The aim is to go beyond a dry recitation of ethical principles. Rather, we want to show students that just as they need encounters with real patients to develop their clinical reasoning, they need similar experiences with patients to develop their ethical reasoning skills.
Medical students also need to learn that medicine is an innately moral endeavor. Not that doctors should go around “moralizing” or be in the business of imposing their personal morality on their patients—far from it. A sensitive physician recognizes the complexity and variability of people’s ethical and moral positions.
Rather, it means that if you choose to be in the business of caring for the sick and vulnerable, sometimes you will be called to make difficult choices that test not just your intellect but also your conscience. Furthermore, if you accept the enormous responsibilities and privileges that come with being a doctor, you must understand that patients and society will look to you for more than competence and empathy. They want to know that you will always try your best to do the right thing.
We want to show students that just as they need encounters with real patients to develop their clinical reasoning, they need similar experiences with patients to develop their ethical reasoning skills.
Legendary clinician and educator Dr. William Osler said of clinical medicine, it’s “learned at the bedside, not in the classroom.” I believe the same is true of medical ethics.
Learning to manage ethical dilemmas that arise from patient care requires more than a knowledge of abstract ethical principles gleaned from philosophy textbooks. It requires a bit of what Aristotle referred to as “phronesis.”
Best translated as “practical wisdom,” phronesis is nothing less than the ability to perceive what’s required, in feeling and action, in each situation.
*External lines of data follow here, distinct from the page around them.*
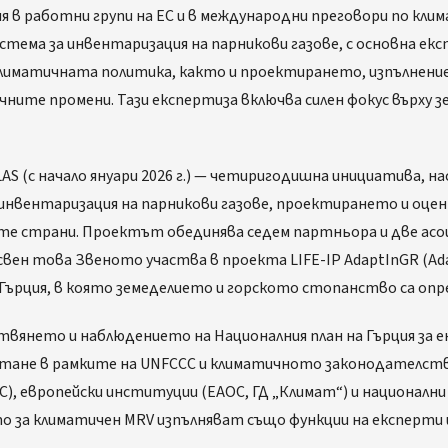
 в работни групи на ЕС и в международни преговори по кли
стема за инвентаризация на парникови газове, с основна ек
климатичната политика, както и проектирането, изпълнени
ичните промени. Тази експертиза включва силен фокус върху
S (с начало януари 2026 г.) — четиригодишна инициатива, на
 инвентаризация на парникови газове, проектирането и оцен
ите страни. Проектът обединява седем партньора и две асо
свен това Звеното участва в проекта LIFE-IP AdaptInGR (Ad
Гърция, в която земеделието и горското стопанство са оп
вянето и наблюдението на Националния план на Гърция за ен
тане в рамките на UNFCCC и климатичното законодателство
), европейски институции (ЕАОС, ГД „Климат“) и националн
то за климатичен MRV изпълняват също функции на експерти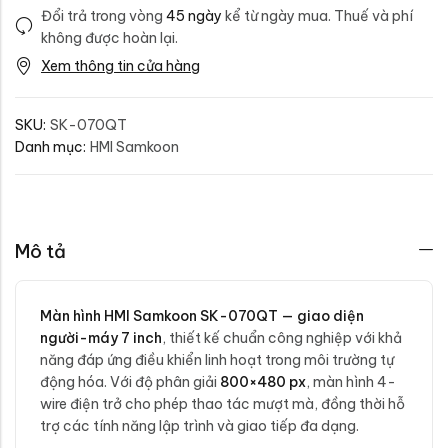
Đổi trả trong vòng
45 ngày
kể từ ngày mua. Thuế và phí
không được hoàn lại.
Xem thông tin cửa hàng
SKU:
SK-070QT
Danh mục:
HMI Samkoon
Mô tả
Màn hình HMI Samkoon SK-070QT — giao diện
người-máy 7 inch
, thiết kế chuẩn công nghiệp với khả
năng đáp ứng điều khiển linh hoạt trong môi trường tự
động hóa. Với độ phân giải
800×480 px
, màn hình 4-
wire điện trở cho phép thao tác mượt mà, đồng thời hỗ
trợ các tính năng lập trình và giao tiếp đa dạng.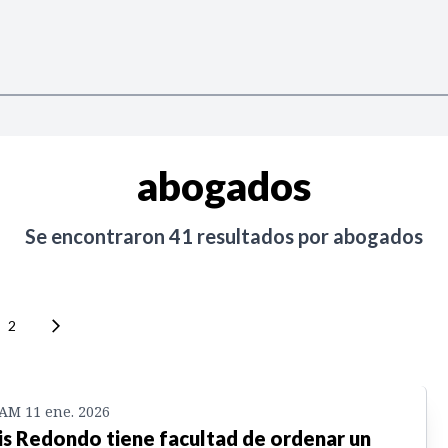
abogados
Se encontraron
41
resultados por
abogados
2
 AM 11 ene. 2026
is Redondo tiene facultad de ordenar un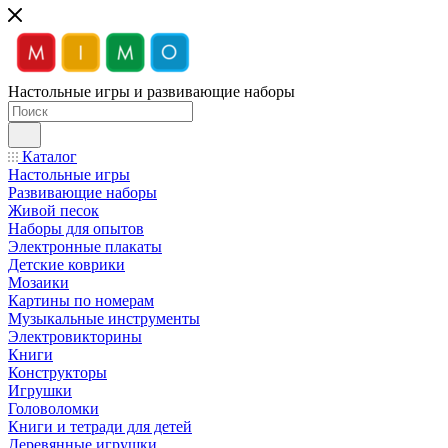
Настольные игры и развивающие наборы
Каталог
Настольные игры
Развивающие наборы
Живой песок
Наборы для опытов
Электронные плакаты
Детские коврики
Мозаики
Картины по номерам
Музыкальные инструменты
Электровикторины
Книги
Конструкторы
Игрушки
Головоломки
Книги и тетради для детей
Деревянные игрушки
Alas, there’s no listing in the course bulletin for phronesis, and it’s not tested by any board exam. Yet, it’s the essential ingredient, or special sauce, of managing difficult ethical conflicts.
Physicians with phronesis know that each ethical quandary they confront is more than a clash of theoretical principles. It involves real people in utterly unique situations. The wisdom needed to navigate these dilemmas well only can be acquired from direct experience and real-time mentoring.
Only when ethics education is brought out of the classroom and to the bedside can we expect the next generation of physicians to develop the skills to cope with the complex ethical problems they will face today and the novel problems of the future.